──────── SEZIONE DEL DOCUMENTO ────────

In Italia la sopravvivenza dei malati di tumore continua ad aumentare, ma al Sud è di 4-10 punti percentuali più bassa che al Centro-Nord.
Se si considera l’insieme di tutti i tumori (esclusi quelli di vescica e cute), la sopravvivenza a 5 anni dalla diagnosi dei malati oncologici In Italia è pari al 50% per gli uomini e al 60% per le donne.
Questo dato è superiore alla media europea ed è simile a quello registrato nei Paesi scandinavi, mentre è inferiore a quello degli Stati del Nord America.
Tra il 1990 e il 2007 il periodo di permanenza in vita dei malati di cancro è aumentato del 14% per gli uomini e del 9% per le donne. Questo importante miglioramento permane anche a distanza di 10 e 15 anni dalla diagnosi.

──────── RIGHE DEL DATASET ────────

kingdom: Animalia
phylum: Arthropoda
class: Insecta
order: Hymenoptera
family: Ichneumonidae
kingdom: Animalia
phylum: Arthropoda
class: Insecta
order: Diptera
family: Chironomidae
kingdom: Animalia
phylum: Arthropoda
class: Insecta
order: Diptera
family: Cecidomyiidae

────────
──────── RIGHE DEL DATASET ────────

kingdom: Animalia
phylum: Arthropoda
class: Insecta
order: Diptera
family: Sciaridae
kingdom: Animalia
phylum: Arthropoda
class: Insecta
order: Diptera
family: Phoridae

────────
──────── RIGHE DEL DATASET ────────

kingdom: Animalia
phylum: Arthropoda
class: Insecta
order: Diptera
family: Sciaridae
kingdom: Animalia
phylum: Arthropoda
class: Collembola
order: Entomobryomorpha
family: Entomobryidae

────────

[COMPITO 1]
Riscrivi il tratto del testo sulla sopravvivenza ai tumori che va da "Se si considera" fino a "anni dalla diagnosi.", mettendo "pazienti" al posto di "malati".
[COMPITO 2]
Secondo il testo sulla sopravvivenza ai tumori, di quanto è aumentato per le donne, tra il 1990 e il 2007, il periodo di permanenza in vita dei malati di cancro?
[COMPITO 3]
Prosegui il testo sulla sopravvivenza ai tumori in Italia partendo da dove si ferma.
Le righe vengono da un'altra fonte.

[RISPOSTA ATTESA 1]
Se si considera l’insieme di tutti i tumori (esclusi quelli di vescica e cute), la sopravvivenza a 5 anni dalla diagnosi dei pazienti oncologici In Italia è pari al 50% per gli uomini e al 60% per le donne.
Questo dato è superiore alla media europea ed è simile a quello registrato nei Paesi scandinavi, mentre è inferiore a quello degli Stati del Nord America.
Tra il 1990 e il 2007 il periodo di permanenza in vita dei pazienti di cancro è aumentato del 14% per gli uomini e del 9% per le donne. Questo importante miglioramento permane anche a distanza di 10 e 15 anni dalla diagnosi.

[RISPOSTA ATTESA 2]
Del 9%.

[RISPOSTA ATTESA 3]
La sopravvivenza a 5 anni per i tumori di maggiore impatto sociale mostra che a fianco di neoplasie a buona prognosi permangono ancora tumori a prognosi infausta:
* la sopravvivenza è alta per alcune sedi tumorali quali tiroide (94%), mammella della donna (87%), prostata (89%), cervice uterina (61%) e colon-retto (58%);
* è inferiore al 50% per le leucemie (43%) e il tumore dello stomaco (29%);
* ed è al di sotto del 20% per fegato (14%) e polmone (13%).
Negli uomini la sopravvivenza a 5 anni è di circa 10 punti percentuali più bassa rispetto a quella delle donne e nella gran parte dei tumori maligni la sopravvivenza appare inversamente proporzionale all’età.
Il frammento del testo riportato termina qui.